> Instructions to follow: Your task is to write out the full listing once more, exactly.

•••

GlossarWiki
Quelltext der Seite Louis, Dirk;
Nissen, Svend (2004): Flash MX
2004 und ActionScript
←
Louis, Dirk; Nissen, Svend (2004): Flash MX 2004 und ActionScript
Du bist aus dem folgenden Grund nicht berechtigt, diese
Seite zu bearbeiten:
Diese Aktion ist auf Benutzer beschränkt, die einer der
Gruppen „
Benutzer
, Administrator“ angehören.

•••

> Reply to the task:
GlossarWiki
Quelltext der Seite Louis, Dirk;
Nissen, Svend (2004): Flash MX
2004 und ActionScript
←
Louis, Dirk; Nissen, Svend (2004): Flash MX 2004 und ActionScript
Du bist aus dem folgenden Grund nicht berechtigt, diese
Seite zu bearbeiten:
Diese Aktion ist auf Benutzer beschränkt, die einer der
Gruppen „
Benutzer
, Administrator“ angehören.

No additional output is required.